- KUTIPAN BACAAN:
Butir-butir tes harus mencerminkan materi pelajaran yang diajarkan. Semua bahan yang diajarkan perlu diambil tesnya, dan sebaliknya, tes harus hanya terbatas pada bahan yang diajarkan. Untuk memudahkan pengecekan hal itu, pembuatan soal hendaknya mendasarkan diri pada tabel spesifikasi. Kelayakan tes dalam hal ini, merupakan salah satu jenis kesahihan, kesahihan isi.
Kesahihan tes menunjuk pada pengertian apakah suatu tes dapat mengukur apa yang akan diukur. Tes yang sahih akan dapat membedakan siswa yang memang berkemampuan yang lebih baik daripada yang sebaliknya. Kesahihan tes yang baik akan mengungkap semua tingkatan aspek kognitif, dan tidak hanya terbatas pada beberapa tingkatan kognitif yang sederhana saja.
Kesahihan tes dibedakan berdasarkan analisis rasional, kesahihan isi dan konstruk atau konsep, dan berdasarkan data empirik, serta kesahihan kriteria atau ukuran. Kesahihan isi menunjuk pada pengertian apakah suatu tes mempunyai kesejajaran dengan tujuan deskripsi bahan yang diajarkan. Tujuan dan bahan biasanya dikembalikan kepada kurikulum, maka kesahihan isi disebut juga sebagai kesahihan kurikuler. Di pihak lain, kesahihan konstruk menunjuk pada pengertian apakah tes yang disusun telah sesuai dengan konstruk ilmu bidang studi yang diteskan. Kesahihan ukuran mempermasalahkan seberapa jauh peserta didik yang sudah diajar dalam bidang tertentu mempunyai kemampuan yang tinggi daripada yang belum diajar. Jika subjeknya sama, membandingkan hasil belajar itu dapat mendasarkan diri pada hasil pretes dan postes.
Pengujian kesahihan dalam berbagai jenis di atas merupakan pengujian kesahihan secara keseluruhan. Pengujian tingkat kesahihan dapat dilakukan secara per butir soal, yaitu dengan mengorelasikan skor-skor tiap butir tes dengan skor keseluruhan. Tes yang kesahihannya tinggi, biasanya tinggi pula kesahihan butirbutirnya, walau mungkin terdapat beberapa butir tes yang kurang sahih.
Ketepercayaan tes menunjuk pada pengertian apakah suatu tes dapat mengukur secara konsisten sesuatu yang akan diukur dari waktu ke waktu. Konsisten berarti (i) tes dapat memberikan hasil yang relatif tetap terhadap sesuatu yang diukur, (ii) jawaban siswa terhadap butir-butir tes relatif tetap, (iii) hasil tes diperiksa siapa pun menghasilkan skor yang kurang lebih sama.

- CUPLIKAN DATA:

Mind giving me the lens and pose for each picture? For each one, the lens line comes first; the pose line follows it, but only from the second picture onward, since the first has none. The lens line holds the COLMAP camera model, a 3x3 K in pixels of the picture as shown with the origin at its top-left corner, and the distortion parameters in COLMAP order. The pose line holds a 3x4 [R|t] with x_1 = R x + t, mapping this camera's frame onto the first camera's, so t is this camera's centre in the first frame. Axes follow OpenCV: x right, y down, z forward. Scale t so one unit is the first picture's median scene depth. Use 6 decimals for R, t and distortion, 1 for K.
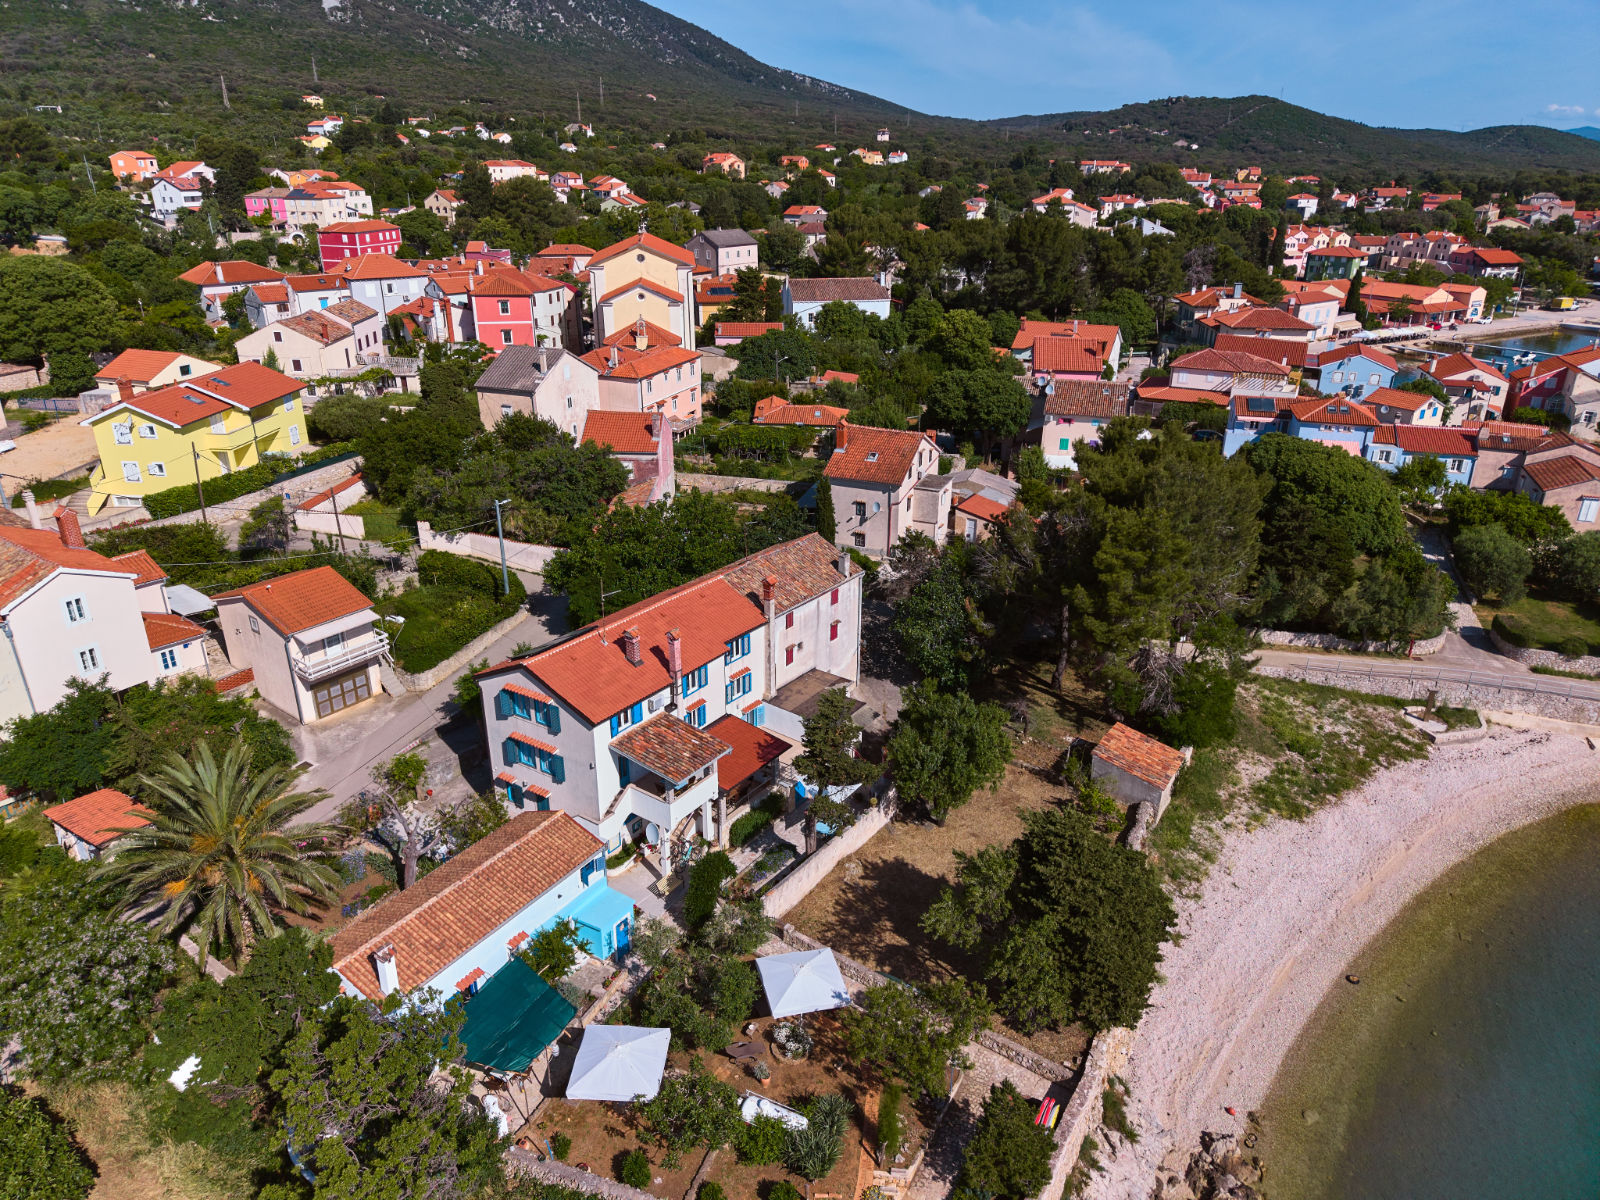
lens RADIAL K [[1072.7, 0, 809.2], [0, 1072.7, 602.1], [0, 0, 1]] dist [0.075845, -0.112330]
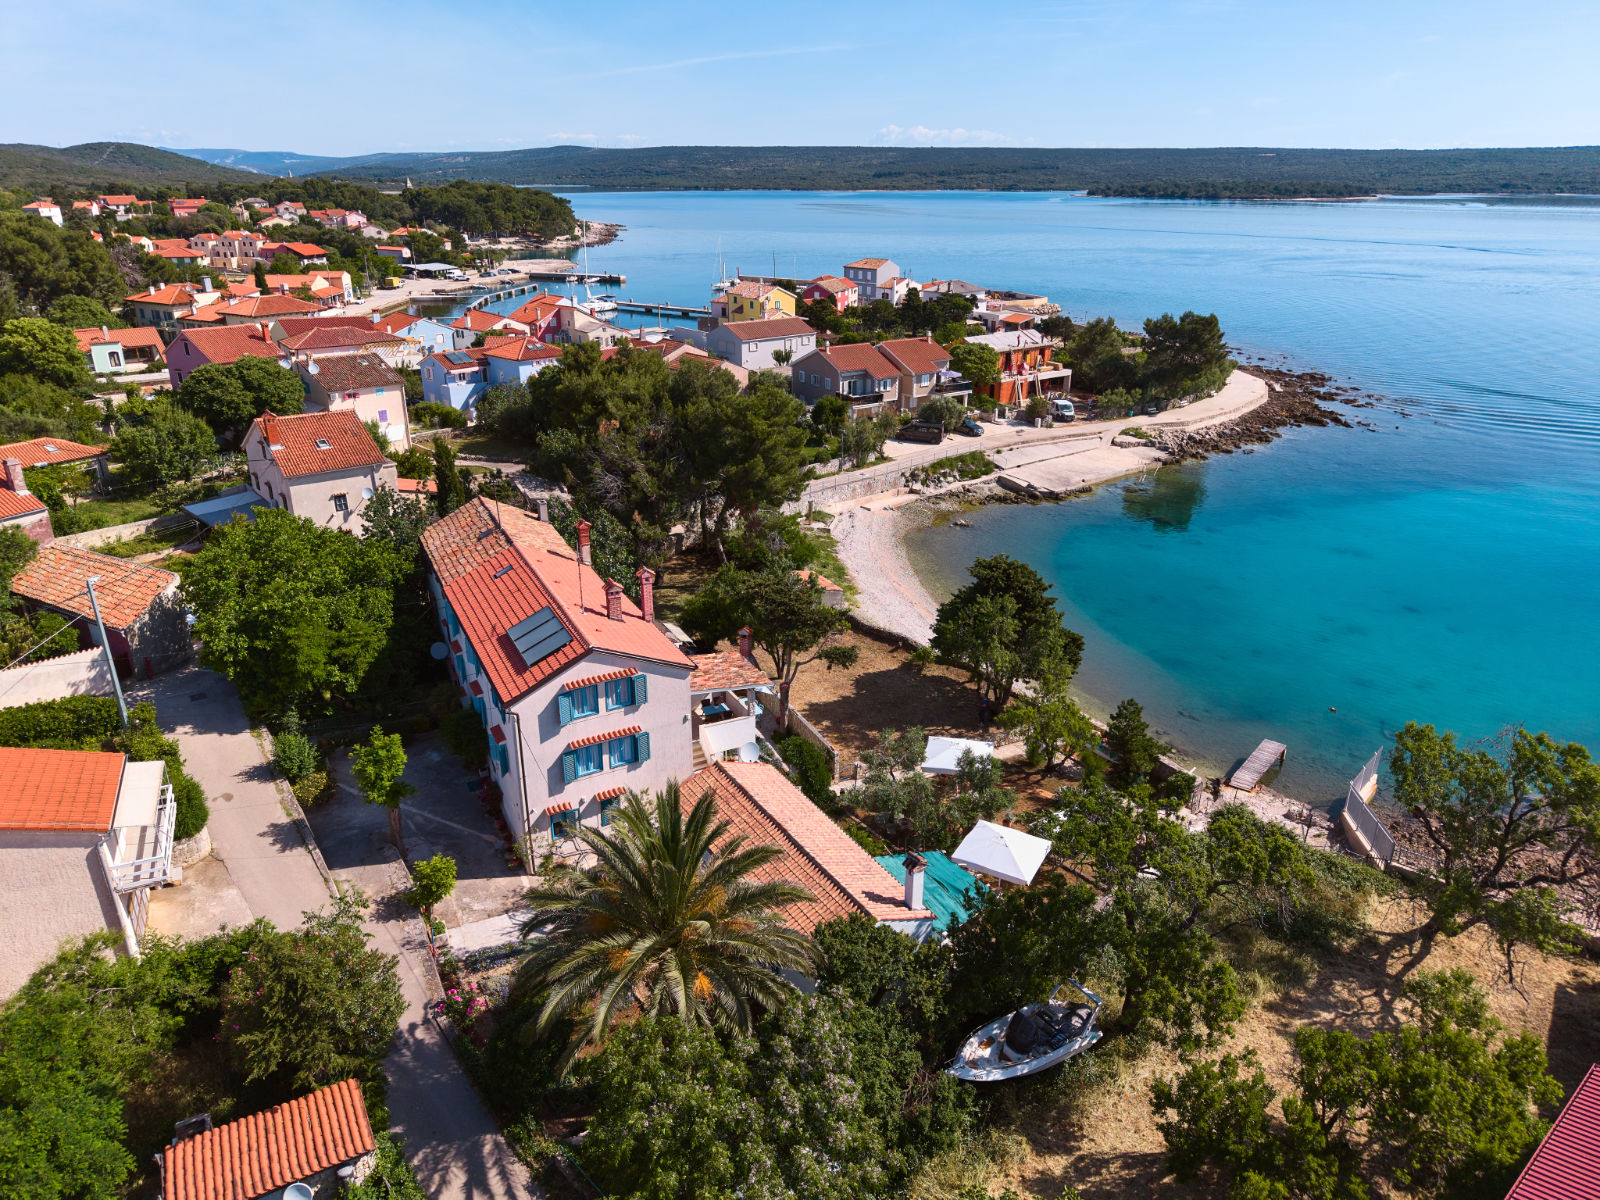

- PETUNJUK PENGERJAAN: Tuliskan lanjutan kutipan tentang kesahihan dan ketepercayaan tes, dimulai sesudah kalimat terakhirnya. Daftar ini tidak ada hubungannya dengan kutipan tentang kesahihan dan ketepercayaan tes.

- JAWABAN LATIHAN:
Hasil pengukuran tidak hanya mencerminkan berapa banyak peserta didik berhasil dalam belajar, tetapi juga bagaimana keakuratan tes itu sendiri. Keakuratan tes akan memengaruhi skor yang diperoleh siswa, maka skor itu tidak akan secara sempurna mencerminkan kemampuan yang sebenarnya.
Pengujian reliabilitas tes dengan teknik bentuk paralel dilakukan dengan menyediakan dua perangkat tes yang bersifat paralel atau ekuivalen. Setelah kedua perangkat tes itu dicobakan, hasilnya dikorelasikan. Untuk meningkatkan keterpercayaan butir tes, hendaknya dibuat butir-butir tes yang secukupnya. Butir tes yang semakin banyak akan semakin mempertinggi tingkat ketepercayaan tes, walau setelah dalam jumlah tertentu peningkatan itu kecil.
Peningkatan ketepercayaan tes juga dilakukan dengan memilih butir-butir soal yang indeks tingkat kesulitan dan daya bedanya memenuhi persyaratan. Untuk keperluan ini, kita perlu melakukan analisis butir soal. Bahasa yang dipergunakan dalam tes harus jelas, mudah dipahami, tidak bersifat ambigu, dan tidak membingungkan, agar tidak menimbulkan kesalahpahaman.
Kondisi pelaksanaan tes harus dikontrol sebaik-baiknya agar hal itu tidak memengaruhi penampilan peserta didik. Dalam memeriksa pekerjaan peserta didik, kita harus menghindari sifat subjektivitas diri, terutama dalam tes esai. Oleh karena itu, sebelum memeriksa pekerjaan peserta didik hendaknya membuat pedoman penilaian.
Analisis butir adalah analisis hubungan antara skor-skor butir soal dengan skor keseluruhan, membandingkan jawaban peserta didk terhadap suatu butir soal dengan jawaban terhadap keseluruhan tes. Tujuan analisis adalah membuat tiap butir tes konsisten dengan keseluruhan tes dan menilai efektivitas tes sebagai alat pengukuran.
Analisis butir dilakukan untuk mencari indeks tingkat kesulitan, daya beda, dan efektivitas distraktor. Butir soal yang baik adalah yang tidak terlalu sukar atau terlalu mudah yang indeksnya berkisar antara 0,20 sampai dengan 0,80, yang mampu membedakan antara peserta kelompok kelompok tinggi dan rendah yang indeks daya bedanya paling tidak sebesar 0,20 serta semua distraktor yang disediakan dipilih.
Penghitungan indeks tingkat kesulitan dan daya beda dapat dilakukan dengan mempergunakan tabel analisis butir soal. Untuk maksud ini, kita harus mencapai proporsi jawaban betul kelompok tinggi dan kelompok rendah, baru kemudian mengkonsultasikannya kepada tabel. Butir soal yang indeks tingkat kesulitan dan daya bedanya tidak memenuhi persyaratan disarankan untuk direvisi.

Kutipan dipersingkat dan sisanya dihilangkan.